Jupiter and Super-Earth embedded in a gaseous disc

TL;DR

This study explores how a Jupiter and a Super-Earth interact and migrate within a gaseous protoplanetary disc, revealing conditions for resonance capture and stability through hydrodynamical simulations.

Contribution

It provides new insights into the orbital evolution and resonance capture of a Super-Earth and Jupiter in a gaseous disc using detailed 2D hydrodynamical models.

Findings

Jupiter captures Super-Earth into 3:2 or 4:3 resonances.

Resonance stability depends on initial positions and eccentricity.
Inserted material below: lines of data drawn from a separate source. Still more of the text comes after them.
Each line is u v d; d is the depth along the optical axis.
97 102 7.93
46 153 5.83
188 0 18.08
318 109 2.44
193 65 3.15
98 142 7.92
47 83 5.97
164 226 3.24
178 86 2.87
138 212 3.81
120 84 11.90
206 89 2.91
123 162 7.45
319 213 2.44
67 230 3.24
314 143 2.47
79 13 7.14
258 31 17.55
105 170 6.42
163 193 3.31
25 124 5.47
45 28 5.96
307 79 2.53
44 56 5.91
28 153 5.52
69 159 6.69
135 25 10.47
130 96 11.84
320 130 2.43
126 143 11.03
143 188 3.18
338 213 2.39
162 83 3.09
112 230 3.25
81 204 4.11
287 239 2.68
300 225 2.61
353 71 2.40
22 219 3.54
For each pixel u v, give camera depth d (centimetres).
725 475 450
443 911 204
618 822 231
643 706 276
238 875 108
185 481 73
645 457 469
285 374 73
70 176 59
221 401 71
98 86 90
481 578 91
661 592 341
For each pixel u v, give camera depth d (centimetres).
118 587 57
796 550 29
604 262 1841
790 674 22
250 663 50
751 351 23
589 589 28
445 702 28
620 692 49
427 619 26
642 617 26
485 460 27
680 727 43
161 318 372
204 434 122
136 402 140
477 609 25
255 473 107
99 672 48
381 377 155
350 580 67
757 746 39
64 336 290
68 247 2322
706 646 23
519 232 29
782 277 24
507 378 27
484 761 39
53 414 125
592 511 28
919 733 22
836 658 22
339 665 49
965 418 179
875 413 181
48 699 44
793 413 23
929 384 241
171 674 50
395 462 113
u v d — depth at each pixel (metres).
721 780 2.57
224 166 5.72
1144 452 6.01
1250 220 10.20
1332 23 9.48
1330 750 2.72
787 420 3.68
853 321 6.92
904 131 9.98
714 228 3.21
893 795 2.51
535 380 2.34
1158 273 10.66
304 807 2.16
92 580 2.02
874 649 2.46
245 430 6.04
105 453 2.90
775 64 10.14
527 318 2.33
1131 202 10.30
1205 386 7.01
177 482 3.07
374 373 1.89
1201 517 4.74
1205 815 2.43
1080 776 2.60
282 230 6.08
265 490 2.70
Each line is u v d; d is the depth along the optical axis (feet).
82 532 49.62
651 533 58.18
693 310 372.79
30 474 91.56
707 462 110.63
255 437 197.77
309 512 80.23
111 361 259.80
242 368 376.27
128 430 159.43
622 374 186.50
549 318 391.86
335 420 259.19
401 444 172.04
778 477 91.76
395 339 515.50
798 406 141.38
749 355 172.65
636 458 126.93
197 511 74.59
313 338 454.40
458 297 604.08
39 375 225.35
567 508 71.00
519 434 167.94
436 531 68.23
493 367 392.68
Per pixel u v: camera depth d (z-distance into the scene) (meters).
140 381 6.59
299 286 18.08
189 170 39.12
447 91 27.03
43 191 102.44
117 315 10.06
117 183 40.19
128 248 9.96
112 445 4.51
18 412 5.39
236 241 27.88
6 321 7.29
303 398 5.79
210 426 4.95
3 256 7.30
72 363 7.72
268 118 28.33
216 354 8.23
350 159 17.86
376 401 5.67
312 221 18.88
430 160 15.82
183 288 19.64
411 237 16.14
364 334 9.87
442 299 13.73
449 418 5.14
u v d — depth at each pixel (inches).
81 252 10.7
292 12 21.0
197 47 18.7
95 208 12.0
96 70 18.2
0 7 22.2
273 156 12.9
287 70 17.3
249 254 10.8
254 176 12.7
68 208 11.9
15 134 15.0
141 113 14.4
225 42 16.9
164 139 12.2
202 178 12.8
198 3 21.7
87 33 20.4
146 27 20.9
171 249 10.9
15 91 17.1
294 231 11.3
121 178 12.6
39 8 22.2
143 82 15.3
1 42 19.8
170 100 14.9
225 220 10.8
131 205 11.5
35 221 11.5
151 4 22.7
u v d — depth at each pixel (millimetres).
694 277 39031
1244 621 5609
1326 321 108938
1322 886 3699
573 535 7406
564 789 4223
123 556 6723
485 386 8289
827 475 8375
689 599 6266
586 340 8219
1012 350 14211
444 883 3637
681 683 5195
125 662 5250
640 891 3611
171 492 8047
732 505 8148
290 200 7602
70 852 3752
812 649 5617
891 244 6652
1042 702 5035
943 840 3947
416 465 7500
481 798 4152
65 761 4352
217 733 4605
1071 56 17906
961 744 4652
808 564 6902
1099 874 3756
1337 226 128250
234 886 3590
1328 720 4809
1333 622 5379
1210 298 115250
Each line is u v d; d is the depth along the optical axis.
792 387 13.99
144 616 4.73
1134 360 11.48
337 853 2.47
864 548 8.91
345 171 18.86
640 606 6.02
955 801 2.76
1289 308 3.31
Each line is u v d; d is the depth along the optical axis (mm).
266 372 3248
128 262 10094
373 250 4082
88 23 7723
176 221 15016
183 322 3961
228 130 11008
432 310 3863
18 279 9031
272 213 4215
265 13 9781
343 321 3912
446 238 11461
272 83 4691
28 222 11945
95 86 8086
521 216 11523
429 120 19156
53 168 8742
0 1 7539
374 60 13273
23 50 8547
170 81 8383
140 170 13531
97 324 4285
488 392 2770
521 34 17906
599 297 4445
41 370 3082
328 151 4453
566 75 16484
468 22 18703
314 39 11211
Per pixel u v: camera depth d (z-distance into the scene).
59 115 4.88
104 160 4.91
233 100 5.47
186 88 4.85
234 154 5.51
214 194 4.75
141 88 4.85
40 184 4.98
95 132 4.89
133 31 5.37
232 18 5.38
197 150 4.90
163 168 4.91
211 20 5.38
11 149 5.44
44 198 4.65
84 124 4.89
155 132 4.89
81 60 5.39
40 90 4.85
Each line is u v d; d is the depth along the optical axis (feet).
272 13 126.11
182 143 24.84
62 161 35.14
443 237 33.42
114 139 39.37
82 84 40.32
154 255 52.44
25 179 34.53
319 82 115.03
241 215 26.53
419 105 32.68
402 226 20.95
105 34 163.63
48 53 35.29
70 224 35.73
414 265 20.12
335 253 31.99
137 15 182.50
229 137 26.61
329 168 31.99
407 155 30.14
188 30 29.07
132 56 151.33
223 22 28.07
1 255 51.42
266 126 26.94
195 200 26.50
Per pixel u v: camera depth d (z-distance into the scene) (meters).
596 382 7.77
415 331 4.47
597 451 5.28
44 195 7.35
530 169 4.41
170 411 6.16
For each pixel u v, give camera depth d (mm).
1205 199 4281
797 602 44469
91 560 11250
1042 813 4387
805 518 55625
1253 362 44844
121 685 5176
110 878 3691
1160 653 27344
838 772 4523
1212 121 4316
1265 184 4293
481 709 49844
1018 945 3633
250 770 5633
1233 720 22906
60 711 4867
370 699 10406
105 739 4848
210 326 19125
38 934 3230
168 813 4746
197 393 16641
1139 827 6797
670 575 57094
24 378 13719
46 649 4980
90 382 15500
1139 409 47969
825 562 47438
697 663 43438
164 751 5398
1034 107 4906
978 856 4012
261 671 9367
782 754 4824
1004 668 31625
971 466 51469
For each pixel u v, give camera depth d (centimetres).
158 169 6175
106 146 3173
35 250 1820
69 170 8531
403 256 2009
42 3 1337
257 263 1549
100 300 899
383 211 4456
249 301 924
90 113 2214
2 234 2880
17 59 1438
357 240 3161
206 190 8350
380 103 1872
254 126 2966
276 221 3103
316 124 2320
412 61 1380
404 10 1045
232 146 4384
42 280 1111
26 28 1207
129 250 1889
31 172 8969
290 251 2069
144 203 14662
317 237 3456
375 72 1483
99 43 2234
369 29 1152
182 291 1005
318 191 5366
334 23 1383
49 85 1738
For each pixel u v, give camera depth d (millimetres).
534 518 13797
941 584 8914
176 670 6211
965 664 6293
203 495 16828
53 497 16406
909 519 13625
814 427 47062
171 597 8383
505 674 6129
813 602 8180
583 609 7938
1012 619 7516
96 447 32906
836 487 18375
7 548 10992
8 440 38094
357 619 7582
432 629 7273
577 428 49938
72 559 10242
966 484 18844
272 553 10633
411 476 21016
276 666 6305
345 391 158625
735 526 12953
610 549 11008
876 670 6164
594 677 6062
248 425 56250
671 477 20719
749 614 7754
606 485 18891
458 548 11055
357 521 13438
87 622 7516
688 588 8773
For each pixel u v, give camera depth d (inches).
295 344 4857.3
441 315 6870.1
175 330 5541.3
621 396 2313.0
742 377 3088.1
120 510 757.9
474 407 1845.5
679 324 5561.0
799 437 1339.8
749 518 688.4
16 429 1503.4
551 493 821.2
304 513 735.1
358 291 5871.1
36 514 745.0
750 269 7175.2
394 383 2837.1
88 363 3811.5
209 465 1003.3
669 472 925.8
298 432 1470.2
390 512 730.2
Super-Earth can be scattered if initial conditions are not favorable.

Abstract

In this paper we investigate the evolution of a pair of interacting planets - a Jupiter mass planet and a Super-Earth with the 5.5 Earth masses - orbiting a Solar type star and embedded in a gaseous protoplanetary disc. We focus on the effects of type I and II orbital migrations, caused by the planet-disc interaction, leading to the Super-Earth capture in first order mean motion resonances by the Jupiter. The stability of the resulting resonant system in which the Super-Earth is on the internal orbit relatively to the Jupiter has been studied numerically by means of full 2D hydrodynamical simulations. Our main motivation is to determine the Super-Earth behaviour in the presence of the gas giant in the system. It has been found that the Jupiter captures the Super-Earth into the interior 3:2 or 4:3 mean motion resonances and the stability of such configurations depends on the initial planet positions and eccentricity evolution. If the initial separation of planet orbits is larger or close to that required for the exact resonance than the final outcome is the migration of the pair of planets with the rate similar to that of the gas giant at least for time of our simulations. Otherwise we observe a scattering of the Super-Earth from the disc. The evolution of planets immersed in the gaseous disc has been compared with their behaviour in the case of the classical three-body problem when the disc is absent.